Compose the training command as needed, for example:

rave train --name aNameForTheModel --db_path /path/to/preprocessed/dataset --out_path /path/for/model/output/ --config v2 --config noise --channels 2 --augment mute --save_every 50000 --val_every 20000

See Documentation for all --config options.

Warning

It seem, it it necessary to use --config discrete if you plan to train a prior using msprior. See: github.com/caillonantoine/msprior

To use the directory as output-path: --out_path ./

Set --channels 1 for mono, --channels 2 for stereo (or --channels 4 for 4ch training).

Use --config causal to enable causality, this reduces the latency of the model in realtime use, but costs quality in the generated output.

Decide, if --config wasserstein may be a good choice, to provide a better reconstrucion of the training samples.

Important: Use --config discrete, when training a prior.

Add Augmentations, to expand the dataset: --augment mute adds random silence, --augment compress randomly compresses waveforms, --augment gain applies random gain variations between -6 and 3.

Monitor the training with Tensorboard

cd to directory of the model, and activate the conda environment. It is also possible, to set up a second screen for this:

screen -S tensorboardScreen
conda activate RAVE

#launch tensorboard:

tensorboard --logdir . --bind_all

Click on the given URL to open Tensorboard in a web browser.

Stop Training

Typ strg+c in the training terminal window to stop the training process.

Resume Training

rave train --name nameOfTheModel --db_path /path/to/preprocessed/dataset --out_path /output/path --config v2 --config noise --channels 2 --augment mute --save_every 50000 --val_every 20000 --ckpt /path/to/checkpoint.ckpt

Important: Keep the most important flags consistent, especially --channels. Others, liek --augment can be altered.

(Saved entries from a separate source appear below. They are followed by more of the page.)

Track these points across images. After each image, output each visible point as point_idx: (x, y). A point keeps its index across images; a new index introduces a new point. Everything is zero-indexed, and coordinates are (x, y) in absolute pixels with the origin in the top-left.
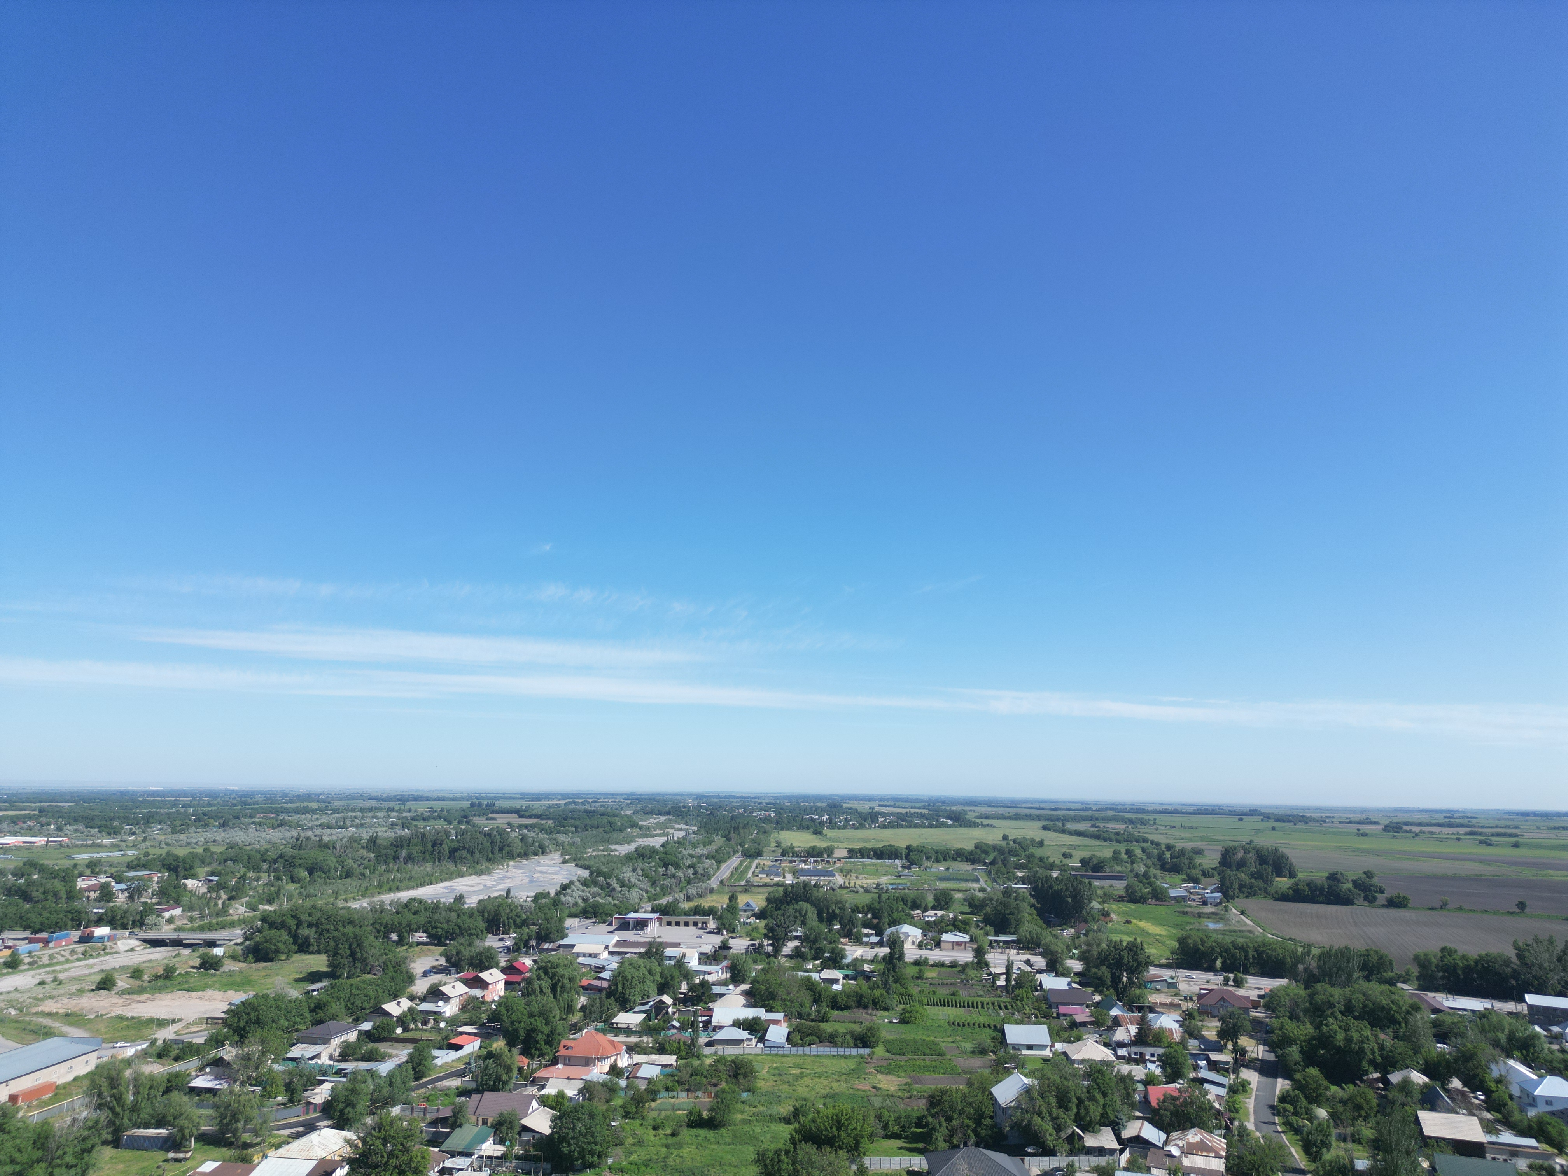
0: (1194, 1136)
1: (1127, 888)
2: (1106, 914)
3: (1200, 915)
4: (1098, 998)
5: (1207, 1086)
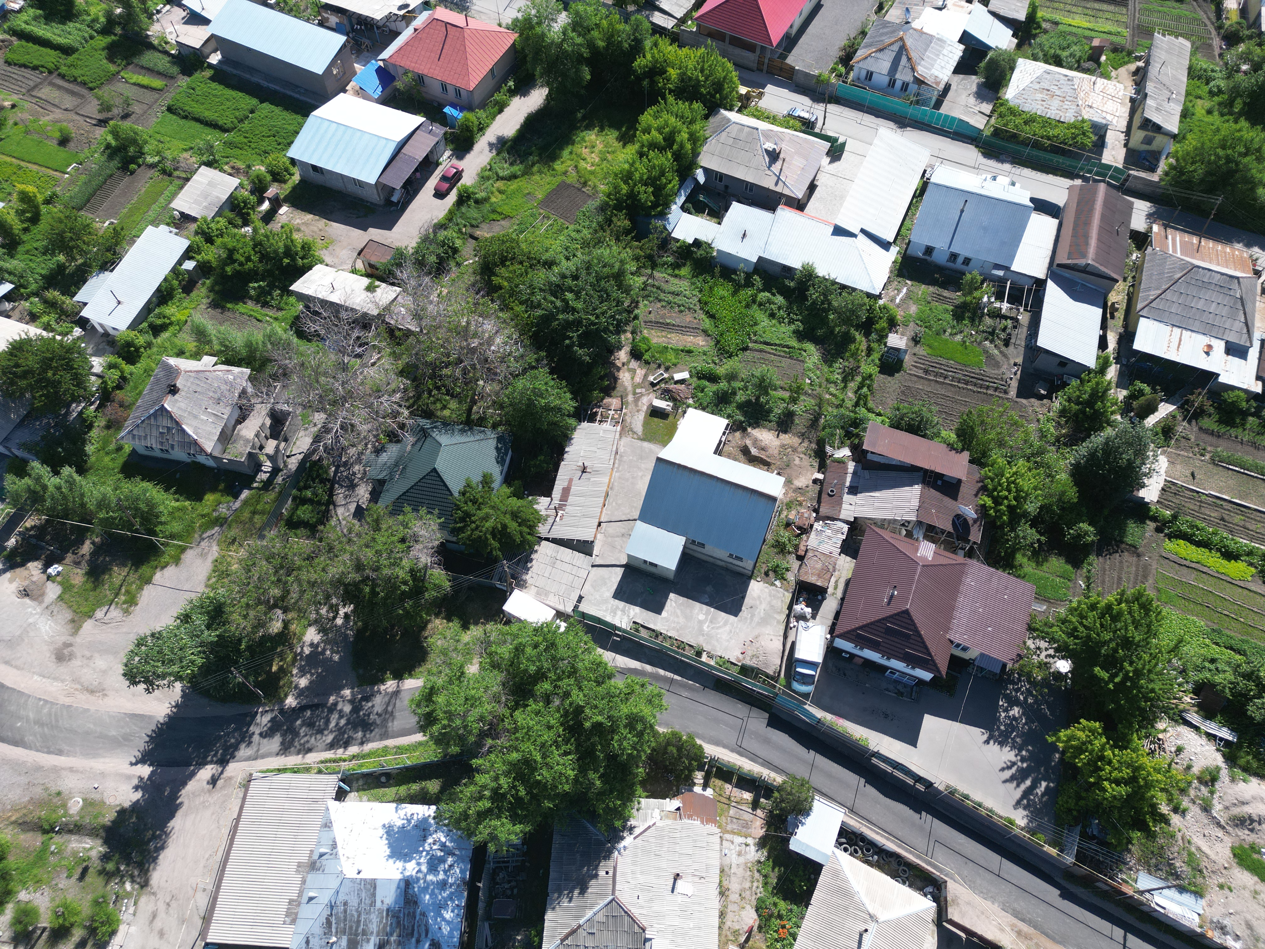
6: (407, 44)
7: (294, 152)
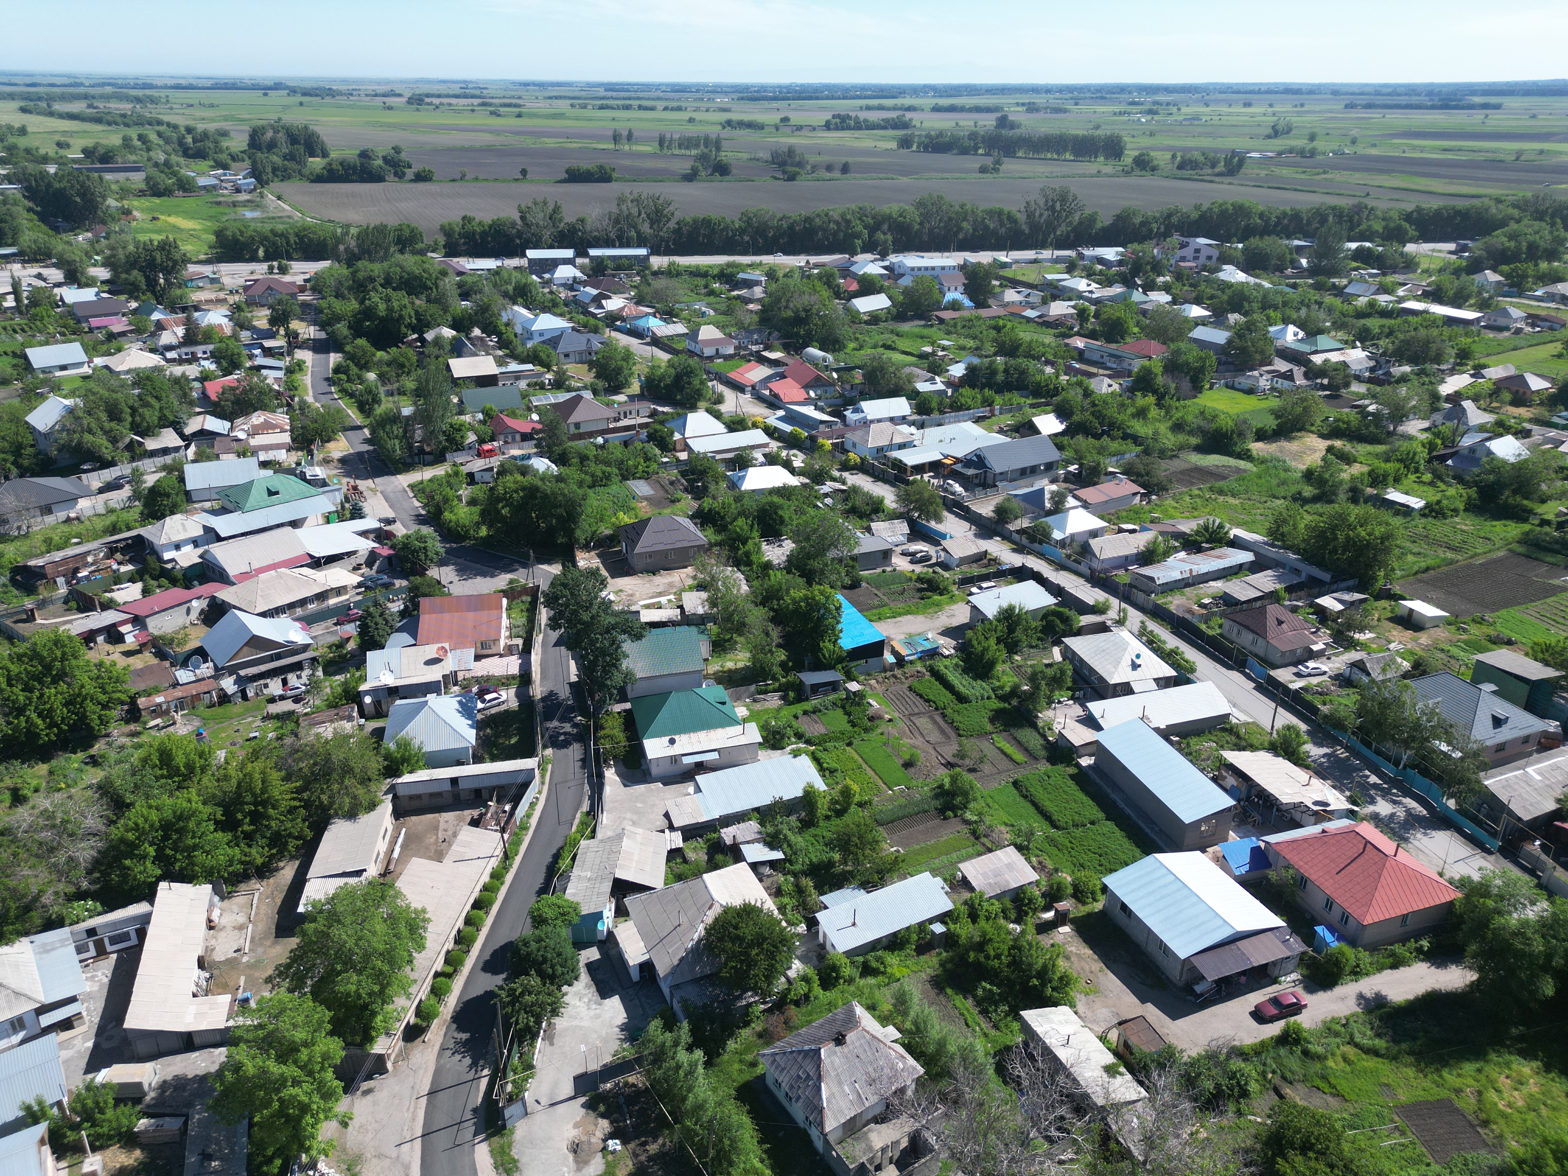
0: (258, 418)
1: (148, 180)
2: (127, 212)
3: (235, 204)
4: (134, 305)
5: (264, 372)
6: (1305, 840)
7: (1110, 881)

Giving the base path of the model, it will resume with the most recents checkpoint. Use --ckpt /path/to/checkpoint.ckpt to start from a certain checkpoint.

Export the Model

Stop training, then run:

rave export --run /path/to/the/run/to/export/model/from --channels 2 --name nameOfTheGeneratedModel --output .  --streaming True --fidelity 0.98

Fidelity default ist 0.95 and can be set between 0 and 1.

Resampling can be set with -rs 48000, but this increases latency at the input/output of the model!

ATTENTION: EXPORTING A STEREO MODEL WHEN TRAINED IN V2

ONLY CHANGE THIS, WHEN TRAINING/EXPORTING A STEREO MODEL!

Add this line model.RAVE.n_channels = 2

to the file: config.gin in the section # Parameters for model.RAVE:.

Train a prior

[...]

Training a prior with RAVE

See rave train_prior --help for all settings.

Training a prior with msprior

See: github.com/caillonantoine/msprior

Needs a base model (.ts file), trained with -- config discrete and exportet WITHOUT `streaming option.